Поставили их на грузовики, что подогнали под виселицу, завязали узлы на шеях. Капитан Воропаев речь сказал. Вот, говорит, пришла пора воздать фашистским извергам за злодеяния. За всех и за вся, короче…
Народ, кстати, особо не радовался. Не любят русские люди на смерть смотреть. Насмотрелись уже. Сверх всякой меры! Только их согласия не требовалось. Велено привести всех, кто в деревне остался - привели.
Тем более, что ещё и кинохроника здесь. Приехал к нам оператор из штаба фронта. Аппарат у него хороший, трофейный. Всё снимает!
Сперва товарища Воропаева. Тот высокий, красивый, форма на нем как влитая. Сапоги блестят, портупея блестит! Богатырь!
Потом местных. Их пришлось издали снимать, потому что многие бабы слезу пустили. Может, кого из своих вспомнили, а, может, и немцев пожалели. Что и говорить, непонятный народ эти бабы!
Ну и напоследок стал он снимать немцев с полицаями.
А тут и товарищ Воропаев свою речь закончил. Приговор, мол, привести в исполнение.
И уже поднял руку, чтобы грузовики тронулись. Только вдруг слышу я крик:
– Стойте!
Все повернулись. А это оператор наш кричит! Пленка у него порвалась! Надо поправить, а то самое важное пропадет для истории.
Товарищ Воропаев аж побелел от бешенства.
– Живее, Круглов!
А я на немцев смотрю. Хохлы сжались, напряглись. Офицер стоит, как ни в чем не бывало, вроде даже ухмыляется. Были у немцев такие, вроде как из древних каких-то родов. Всех презирали, кроме фюрера своего. И смерти не боялись. А фельдфебель…

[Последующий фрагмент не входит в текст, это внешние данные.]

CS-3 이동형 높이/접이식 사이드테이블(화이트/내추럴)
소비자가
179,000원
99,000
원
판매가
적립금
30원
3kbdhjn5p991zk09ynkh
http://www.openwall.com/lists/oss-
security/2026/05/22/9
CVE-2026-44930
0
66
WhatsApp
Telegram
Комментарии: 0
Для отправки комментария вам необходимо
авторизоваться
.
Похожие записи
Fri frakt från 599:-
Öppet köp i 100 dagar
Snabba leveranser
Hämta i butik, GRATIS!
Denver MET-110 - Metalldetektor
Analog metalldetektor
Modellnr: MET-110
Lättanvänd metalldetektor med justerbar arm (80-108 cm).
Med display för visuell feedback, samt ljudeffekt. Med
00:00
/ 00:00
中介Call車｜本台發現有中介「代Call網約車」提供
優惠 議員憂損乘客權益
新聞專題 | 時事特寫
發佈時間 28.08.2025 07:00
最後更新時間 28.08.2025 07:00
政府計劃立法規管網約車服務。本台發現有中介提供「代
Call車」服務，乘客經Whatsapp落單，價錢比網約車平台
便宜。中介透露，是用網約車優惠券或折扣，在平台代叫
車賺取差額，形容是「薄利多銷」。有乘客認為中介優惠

Тот всё на оператора смотрит. И вдруг как крикнет:
– Круглов? Павел Круглов?
Оператор глаза поднял. Он ведь не понял ещё, кто с ним говорит.
– Я Павел Круглов!
– отвечает.
– Павел Лаврентьевич? Деревня Тихая Беловодского уезда?
Тут-то он и посмотрел на виселицу. Только не стал отвечать.

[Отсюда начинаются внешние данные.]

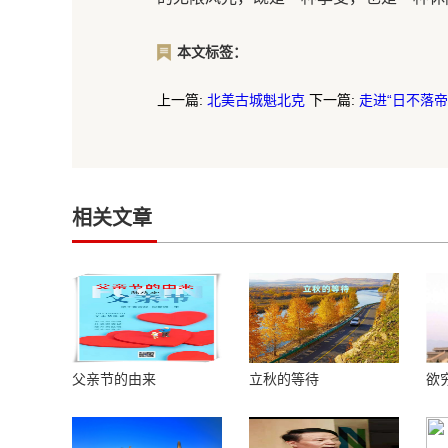
本文标签：
上一篇:
北美古城魁北克
下一篇:
走进“日不落帝
相关文章
父亲节的由来
立秋的等待
欲
楼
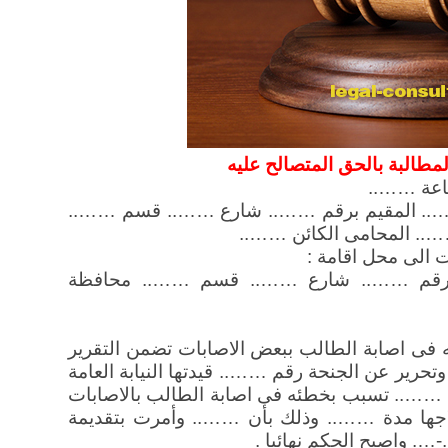
طالبة بالحق المتصالح عليه
ساعة ……..
….. المقيم برقم …….. شارع …….. قسم ……..
.. المحامى الكائن ……..
الى محل اقامة :
 برقم …….. شارع …….. قسم …….. محافظة
ئه فى اصابة الطالب ببعض الاصابات تضمن التقرير
وتحرير عن الجنحة رقم …….. قيدتها النيابة العامة
م …….. تسبب بخطئه فى اصابة الطالب بالاصابات
علاجها مدة …….. وذلك بأن …….. وأمرت بتقديمة
-…. واصبح الحكم نهائيا .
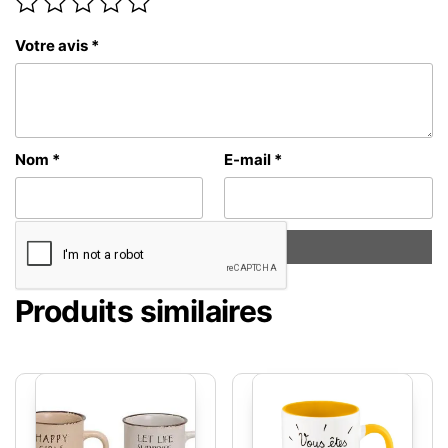
Votre avis
*
Nom
*
E-mail
*
Produits similaires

– Ну, здравствуй, брат, - говорит фельдфебель.
– Вот и свиделись! Ты хоть похорони меня…
Товарищ Воропаев тогда быстро рукой махнул. Поехали грузовики, закачались в петлях тела. А оператор так и стоит с катушкой в руках…
В общем, завели мы оператора в первую же целую хату, и по горячим следам капитан Воропаев начал допрос. Как, мол, так вышло, что фельдфебель Петер Кугель, палач советского народа, махровый фашист, на чистом русском языке называет своим братом орденоносца Круглова, лейтенанта Рабоче-Крестьянской Красной Армии?
Ответил Круглов, что не понимает сам, что был у него на самом деле брат Петр, только погиб он очень давно, ещё в империалистическую, в тысяча девятьсот шестнадцатом. И о том написали его отцу письмо, прочитав которое отец так опечалился, что помер в одночасье.
– Так-так… Петр-Петер… Кугель-Круглов… Тысяча восемьсот девяносто пятого года рождения… - задумчиво сказал Воропаев.
– Вот значит как… А ты тогда кто? Может быть, тоже Кугель? Пауль, наверное?
Тяжело вздохнул оператор.
– У меня к вам, гражданин капитан, одна просьба. Дайте мне его похоронить. Просто в землю закопать! Посмотрю хоть на него перед тем вблизи, пусть и на мертвого. А потом я вам всё подпишу, слово офицера даю. Я всё-таки ещё пока офицер…
Уж и не знаю, что за блажь напала тогда на Воропаева. Суровый был мужик, решительный. Только почему-то сразу согласился.
Могилу Воропаев велел копать возле кладбища, сразу за его оградой. Сам Круглов туда и отнес фельдфебеля, уложил вниз, и стоит рядом.
– Что еще?
– спросил Воропаев.
– Зарывать не хочешь?
– Так я думал… Что вы меня к нему…
Тут Воропаев не сдержался.
– Ты за кого меня принимаешь, сволочь? Я коммунист! И ты пока тоже коммунист! Всё по закону должно быть!
Пожал плечами Круглов, зарыл могилу. Я ещё хорошо запомнил, что он в землю горсть желудей бросил. Я тогда не понял, зачем.